I was thinking about something like that too but wasn't sure how to dynamically construct an objectscript class.
Hummm, interesting idea, but I think there is some missing context here.
First about objects by themselves. We have Embedded Python that already bridge/bind Python objects to ObjectScript objects. So try to cast a Python object to a %RegisteredObject may not be the optimal way to go. The Embedded Python is already doing that for you.
Second, about Pydantic/ORM. The end goal of this idea is to persist the Pydantic model to a database, right? There are many ways to do that, I would prefer to stick to the 'pythonic' way of doing things. So, if you want to persist a Pydantic model, I would suggest using SQLAlchemy or SQLModel. They are both great libraries for ORM in Python and have a lot of features that make it easy to work with databases.

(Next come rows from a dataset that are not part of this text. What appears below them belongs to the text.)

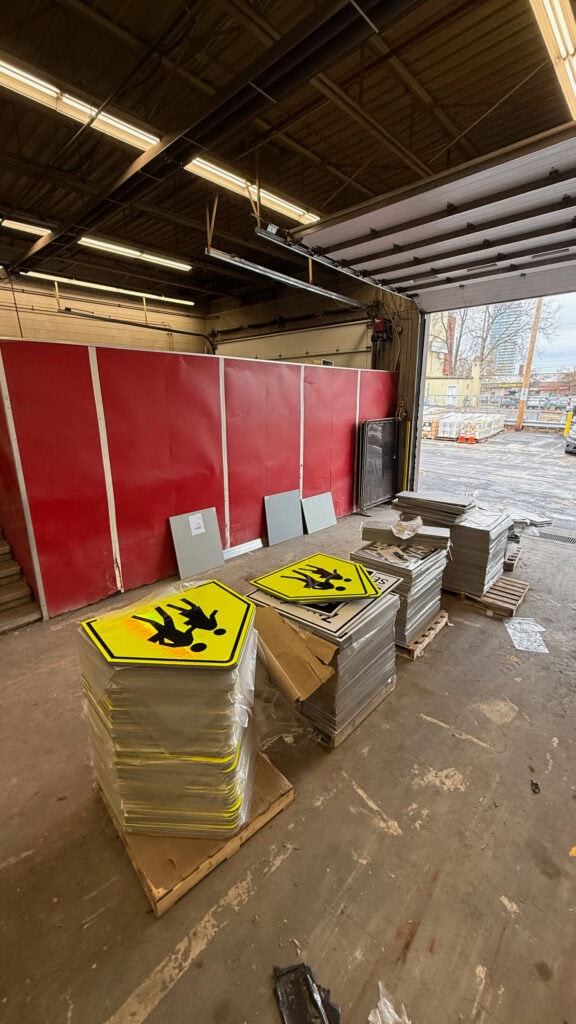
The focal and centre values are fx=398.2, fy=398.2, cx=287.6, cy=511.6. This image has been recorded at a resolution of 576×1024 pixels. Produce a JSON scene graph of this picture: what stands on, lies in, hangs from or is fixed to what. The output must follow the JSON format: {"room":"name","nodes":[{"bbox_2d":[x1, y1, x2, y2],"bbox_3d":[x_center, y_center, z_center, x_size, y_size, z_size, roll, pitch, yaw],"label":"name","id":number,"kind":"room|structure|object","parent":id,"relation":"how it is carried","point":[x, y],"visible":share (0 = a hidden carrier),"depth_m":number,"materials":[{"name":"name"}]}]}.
{"room":"warehouse","nodes":[
{"label":"warehouse","id":0,"kind":"room"},
{"bbox_2d":[0,272,207,354],"bbox_3d":[-4.906,-2.705,8.429,0.219,3.943,6.815,15,22,42],"label":"back wall","id":1,"kind":"structure","parent":0,"point":[48,326],"depth_m":8.68,"materials":[{"name":"paint"}]},
{"bbox_2d":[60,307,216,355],"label":"pipe","id":2,"kind":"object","parent":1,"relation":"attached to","point":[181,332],"visible":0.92,"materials":[{"name":"black metal"}]},
{"bbox_2d":[0,337,396,620],"bbox_3d":[-0.366,-0.609,4.639,0.164,2.128,4.686,15,22,42],"label":"partition wall","id":3,"kind":"structure","parent":0,"point":[176,367],"depth_m":3.69,"materials":[{"name":"red paint"}]},
{"bbox_2d":[0,0,574,312],"bbox_3d":[-1.085,-3.368,3.349,7.860,0.146,8.115,15,22,42],"label":"ceiling","id":4,"kind":"structure","parent":0,"point":[461,128],"depth_m":3.34,"materials":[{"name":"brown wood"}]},
{"bbox_2d":[0,217,50,236],"bbox_3d":[-3.852,-3.724,5.005,0.206,0.099,1.561,15,22,42],"label":"ceiling light","id":5,"kind":"object","parent":4,"relation":"attached to","point":[21,226],"visible":0.92,"depth_m":5.29,"materials":[{"name":"white"}]},
{"bbox_2d":[0,54,158,153],"bbox_3d":[-1.723,-3.175,3.107,0.220,0.125,1.696,15,22,42],"label":"ceiling light","id":6,"kind":"object","parent":4,"relation":"attached to","point":[44,89],"visible":0.91,"depth_m":3.08,"materials":[{"name":"white"}]},
{"bbox_2d":[22,269,195,305],"bbox_3d":[-3.470,-4.522,8.011,0.210,0.129,3.371,15,22,42],"label":"fluorescent light","id":7,"kind":"object","parent":4,"relation":"attached to","point":[136,293],"visible":0.96,"depth_m":7.84,"materials":[{"name":"white"}]},
{"bbox_2d":[80,236,191,271],"bbox_3d":[-2.434,-4.198,6.446,0.208,0.122,1.923,15,22,42],"label":"ceiling light","id":8,"kind":"object","parent":4,"relation":"attached to","point":[145,256],"visible":0.94,"depth_m":6.34,"materials":[{"name":"white"}]},
{"bbox_2d":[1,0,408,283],"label":"steel beam","id":9,"kind":"structure","parent":4,"relation":"attached to","point":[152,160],"depth_m":2.78,"materials":[{"name":"black metal"}]},
{"bbox_2d":[186,155,320,227],"bbox_3d":[-0.243,-3.707,4.698,0.233,0.126,2.085,15,22,42],"label":"ceiling light","id":10,"kind":"object","parent":4,"relation":"attached to","point":[300,213],"visible":0.69,"depth_m":4.42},
{"bbox_2d":[205,246,366,310],"bbox_3d":[0.240,-3.013,5.075,0.198,0.311,3.021,15,22,42],"label":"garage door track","id":11,"kind":"object","parent":4,"relation":"hanging from","point":[275,274],"visible":0.88,"depth_m":4.76,"materials":[{"name":"metal"}]},
{"bbox_2d":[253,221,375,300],"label":"door track","id":12,"kind":"object","parent":4,"relation":"hanging from","point":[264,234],"visible":0.87,"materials":[{"name":"grey metal"}]},
{"bbox_2d":[287,124,575,310],"bbox_3d":[1.744,-2.650,3.350,4.151,0.956,0.419,15,22,42],"label":"garage door","id":13,"kind":"structure","parent":4,"relation":"hanging from","point":[569,212],"depth_m":3.54,"materials":[{"name":"white metal"}]},
{"bbox_2d":[527,0,575,119],"bbox_3d":[1.887,-3.097,2.649,0.154,0.123,2.385,15,22,42],"label":"fluorescent light","id":14,"kind":"object","parent":4,"relation":"attached to","point":[558,12],"visible":0.99,"depth_m":2.54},
{"bbox_2d":[0,503,575,1023],"bbox_3d":[-0.009,1.026,2.724,5.896,0.122,7.609,15,22,42],"label":"concrete floor","id":15,"kind":"structure","parent":0,"point":[214,943],"depth_m":1.59,"materials":[{"name":"brown concrete"}]},
{"bbox_2d":[0,528,42,633],"bbox_3d":[-3.191,0.033,3.036,2.330,1.740,1.314,15,22,42],"label":"staircase","id":16,"kind":"structure","parent":15,"relation":"on","point":[0,597],"depth_m":3.41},
{"bbox_2d":[95,752,291,916],"bbox_3d":[-0.455,1.232,1.814,0.717,0.071,0.670,15,22,42],"label":"wooden pallet","id":17,"kind":"object","parent":15,"relation":"on","point":[284,800],"visible":0.34,"depth_m":1.51,"materials":[{"name":"brown wood"}]},
{"bbox_2d":[78,578,256,842],"bbox_3d":[-0.458,0.753,1.715,0.719,0.847,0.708,15,22,42],"label":"stack","id":18,"kind":"object","parent":17,"relation":"on","point":[99,702],"visible":0.81,"depth_m":1.43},
{"bbox_2d":[80,580,253,669],"bbox_3d":[-0.418,0.420,1.544,0.575,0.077,0.573,15,22,42],"label":"sign","id":19,"kind":"object","parent":18,"relation":"on","point":[227,658],"visible":0.99,"depth_m":1.47,"materials":[{"name":"yellow metal"}]},
{"bbox_2d":[169,507,223,578],"bbox_3d":[-0.923,0.305,4.089,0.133,0.574,0.489,15,22,42],"label":"gray panel","id":20,"kind":"object","parent":15,"relation":"on","point":[218,541],"visible":0.98,"depth_m":4.07,"materials":[{"name":"grey"}]},
{"bbox_2d":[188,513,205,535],"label":"paper label","id":21,"kind":"object","parent":20,"relation":"attached to","point":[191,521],"visible":0.96,"depth_m":3.89,"materials":[{"name":"white paper"}]},
{"bbox_2d":[224,537,264,559],"bbox_3d":[-0.509,0.412,4.616,0.108,0.090,1.237,15,22,42],"label":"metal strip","id":22,"kind":"object","parent":15,"relation":"on","point":[251,545],"visible":0.61,"depth_m":4.59,"materials":[{"name":"metal"}]},
{"bbox_2d":[264,489,302,545],"bbox_3d":[-0.045,0.053,4.980,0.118,0.555,0.557,15,22,42],"label":"gray panel","id":23,"kind":"object","parent":15,"relation":"on","point":[295,530],"visible":0.99,"depth_m":4.97,"materials":[{"name":"grey metal"}]},
{"bbox_2d":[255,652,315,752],"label":"plastic wrap","id":24,"kind":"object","parent":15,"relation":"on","point":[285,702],"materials":[{"name":"clear plastic"}]},
{"bbox_2d":[275,962,340,1023],"bbox_3d":[0.065,1.430,1.139,0.247,0.043,0.197,15,22,42],"label":"black plastic bag","id":25,"kind":"object","parent":15,"relation":"on","point":[309,984],"visible":0.99,"depth_m":1.16,"materials":[{"name":"black plastic"}]},
{"bbox_2d":[302,491,336,533],"bbox_3d":[0.433,0.003,5.360,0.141,0.439,0.546,15,22,42],"label":"gray panel","id":26,"kind":"object","parent":15,"relation":"on","point":[320,524],"visible":0.98,"depth_m":5.34,"materials":[{"name":"grey"}]},
{"bbox_2d":[312,680,395,750],"bbox_3d":[0.137,1.048,2.506,0.835,0.062,0.693,15,22,42],"label":"wooden pallet","id":27,"kind":"object","parent":15,"relation":"on","point":[372,706],"visible":0.14,"depth_m":2.14,"materials":[{"name":"brown wood"}]},
{"bbox_2d":[249,566,400,743],"bbox_3d":[0.193,0.719,2.387,0.788,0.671,0.775,15,22,42],"label":"panel stack","id":28,"kind":"object","parent":27,"relation":"on","point":[368,639],"visible":0.64,"depth_m":2.11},
{"bbox_2d":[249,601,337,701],"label":"cardboard sheet","id":29,"kind":"object","parent":28,"relation":"on","point":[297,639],"visible":0.91,"depth_m":1.93,"materials":[{"name":"brown cardboard"}]},
{"bbox_2d":[249,552,382,604],"bbox_3d":[0.174,0.365,2.221,0.585,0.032,0.583,15,22,42],"label":"sign","id":30,"kind":"object","parent":28,"relation":"on","point":[320,569],"visible":0.99,"depth_m":2.18,"materials":[{"name":"yellow metal"}]},
{"bbox_2d":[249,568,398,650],"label":"sign","id":31,"kind":"object","parent":28,"relation":"on","point":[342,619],"visible":0.66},
{"bbox_2d":[355,418,400,510],"bbox_3d":[1.479,-0.780,6.422,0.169,1.333,1.077,15,22,42],"label":"black panel","id":32,"kind":"object","parent":15,"relation":"on","point":[368,426],"visible":0.93,"depth_m":6.33,"materials":[{"name":"black metal"}]},
{"bbox_2d":[368,982,410,1023],"bbox_3d":[0.304,1.444,1.108,0.205,0.059,0.189,15,22,42],"label":"plastic scrap","id":33,"kind":"object","parent":15,"relation":"on","point":[386,1013],"visible":0.98,"depth_m":1.14,"materials":[{"name":"white plastic"}]},
{"bbox_2d":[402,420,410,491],"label":"yellow bollard","id":34,"kind":"object","parent":15,"relation":"on","point":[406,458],"visible":0.85,"depth_m":6.53,"materials":[{"name":"yellow metal"}]},
{"bbox_2d":[398,609,449,660],"bbox_3d":[0.732,0.836,3.191,0.888,0.071,0.606,15,22,42],"label":"wooden pallet","id":35,"kind":"object","parent":15,"relation":"on","point":[443,615],"visible":0.21,"depth_m":2.88,"materials":[{"name":"brown wood"}]},
{"bbox_2d":[352,526,449,648],"bbox_3d":[0.800,0.501,2.976,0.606,0.673,0.664,15,22,42],"label":"panel stack","id":36,"kind":"object","parent":35,"relation":"on","point":[430,561],"visible":0.62,"depth_m":2.77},
{"bbox_2d":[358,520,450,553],"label":"stack","id":37,"kind":"object","parent":36,"relation":"on","point":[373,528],"visible":0.88,"depth_m":2.87,"materials":[{"name":"grey metal"}]},
{"bbox_2d":[391,515,423,538],"bbox_3d":[0.869,0.109,2.914,0.231,0.098,0.254,15,22,42],"label":"plastic bag","id":38,"kind":"object","parent":36,"relation":"on","point":[395,532],"visible":0.99,"depth_m":2.87,"materials":[{"name":"clear plastic"}]},
{"bbox_2d":[446,574,528,619],"bbox_3d":[1.619,0.669,3.754,1.029,0.063,0.564,15,22,42],"label":"wooden pallet","id":39,"kind":"object","parent":15,"relation":"on","point":[516,600],"visible":0.46,"depth_m":3.46,"materials":[{"name":"brown wood"}]},
{"bbox_2d":[393,491,509,595],"bbox_3d":[1.512,0.219,3.763,0.967,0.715,0.851,15,22,42],"label":"panel stack","id":40,"kind":"object","parent":39,"relation":"on","point":[476,567],"visible":0.65,"depth_m":3.43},
{"bbox_2d":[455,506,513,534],"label":"plastic sheet","id":41,"kind":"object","parent":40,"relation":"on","point":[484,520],"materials":[{"name":"clear plastic"}]},
{"bbox_2d":[503,544,522,570],"bbox_3d":[2.152,0.440,4.514,0.759,0.079,0.515,15,22,42],"label":"wooden pallet","id":42,"kind":"object","parent":15,"relation":"on","point":[512,563],"visible":0.27,"depth_m":4.23,"materials":[{"name":"brown wood"}]},
{"bbox_2d":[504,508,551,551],"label":"stack","id":43,"kind":"object","parent":42,"relation":"on","point":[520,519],"visible":0.3,"depth_m":4.20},
{"bbox_2d":[505,617,549,652],"bbox_3d":[1.770,0.905,2.962,0.295,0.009,0.327,15,22,42],"label":"paper sheet","id":44,"kind":"object","parent":15,"relation":"on","point":[538,637],"visible":0.95,"depth_m":2.94,"materials":[{"name":"white paper"}]},
{"bbox_2d":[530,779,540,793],"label":"debris","id":45,"kind":"object","parent":15,"relation":"on","point":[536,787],"visible":0.96,"depth_m":1.80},
{"bbox_2d":[533,529,575,544],"bbox_3d":[3.448,0.341,5.015,0.791,0.021,0.457,15,22,42],"label":"floor drain","id":46,"kind":"object","parent":15,"relation":"in","point":[571,539],"visible":0.8,"depth_m":5.05,"materials":[{"name":"metal"}]},
{"bbox_2d":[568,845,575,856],"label":"yellow scrap","id":47,"kind":"object","parent":15,"relation":"on","point":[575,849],"visible":0.98,"depth_m":1.54,"materials":[{"name":"orange paper"}]},
{"bbox_2d":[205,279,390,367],"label":"back wall","id":48,"kind":"structure","parent":0,"point":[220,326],"depth_m":7.85,"materials":[{"name":"paint"}]},
{"bbox_2d":[215,318,372,368],"bbox_3d":[-0.058,-2.385,8.374,3.891,2.895,0.175,15,22,42],"label":"garage door","id":49,"kind":"structure","parent":48,"relation":"in","point":[364,349],"depth_m":7.71,"materials":[{"name":"beige metal"}]},
{"bbox_2d":[372,315,392,341],"bbox_3d":[1.512,-3.000,6.496,0.305,0.424,0.281,15,22,42],"label":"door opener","id":50,"kind":"object","parent":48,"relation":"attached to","point":[381,323],"visible":0.87,"depth_m":6.45,"materials":[{"name":"red"}]},
{"bbox_2d":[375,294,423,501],"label":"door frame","id":51,"kind":"structure","parent":0,"point":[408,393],"depth_m":6.30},
{"label":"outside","id":52,"kind":"structure","parent":0,"visible":0},
{"bbox_2d":[424,312,482,407],"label":"building","id":53,"kind":"structure","parent":52,"point":[463,384],"materials":[{"name":"brick"}]},
{"bbox_2d":[415,427,575,536],"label":"ground","id":54,"kind":"structure","parent":52,"point":[571,467],"materials":[{"name":"grey asphalt"}]},
{"bbox_2d":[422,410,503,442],"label":"stack","id":55,"kind":"object","parent":54,"relation":"on","point":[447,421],"visible":0.7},
{"bbox_2d":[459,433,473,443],"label":"traffic cone","id":56,"kind":"object","parent":54,"relation":"on","point":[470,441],"visible":0.98,"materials":[{"name":"orange plastic"}]},
{"bbox_2d":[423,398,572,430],"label":"fence","id":57,"kind":"object","parent":54,"relation":"on","point":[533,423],"visible":0.54,"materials":[{"name":"metal"}]},
{"bbox_2d":[515,299,543,430],"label":"utility pole","id":58,"kind":"object","parent":54,"relation":"on","point":[520,417],"visible":0.67,"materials":[{"name":"brown wood"}]},
{"bbox_2d":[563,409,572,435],"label":"yellow bollard","id":59,"kind":"object","parent":54,"relation":"on","point":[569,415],"visible":0.63,"materials":[{"name":"yellow metal"}]},
{"bbox_2d":[564,405,575,454],"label":"car","id":60,"kind":"object","parent":54,"relation":"on","point":[575,439],"visible":0.99,"materials":[{"name":"white metal"}]},
{"bbox_2d":[486,299,526,379],"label":"building","id":61,"kind":"structure","parent":52,"point":[498,360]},
{"label":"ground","id":62,"kind":"structure","parent":52,"visible":0},
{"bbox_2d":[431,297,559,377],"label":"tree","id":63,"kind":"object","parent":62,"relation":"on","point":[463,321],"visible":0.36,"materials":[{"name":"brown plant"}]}
]}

Now, if your second goal is to be able to leverage DTL for Python objects, then I would suggest to use an Vdoc approach. You can find a POC here : https://grongierisc.github.io/interoperability-embedded-python/dtl/
In a nutshell, don't try to bind python way of doing things to ObjectScript. Use the best of both worlds. Use Python for what it is good at and use ObjectScript for what it is good at.
Thank you! This is a really helpful perspective.
Ultimately I'm looking at both persistence and DTL.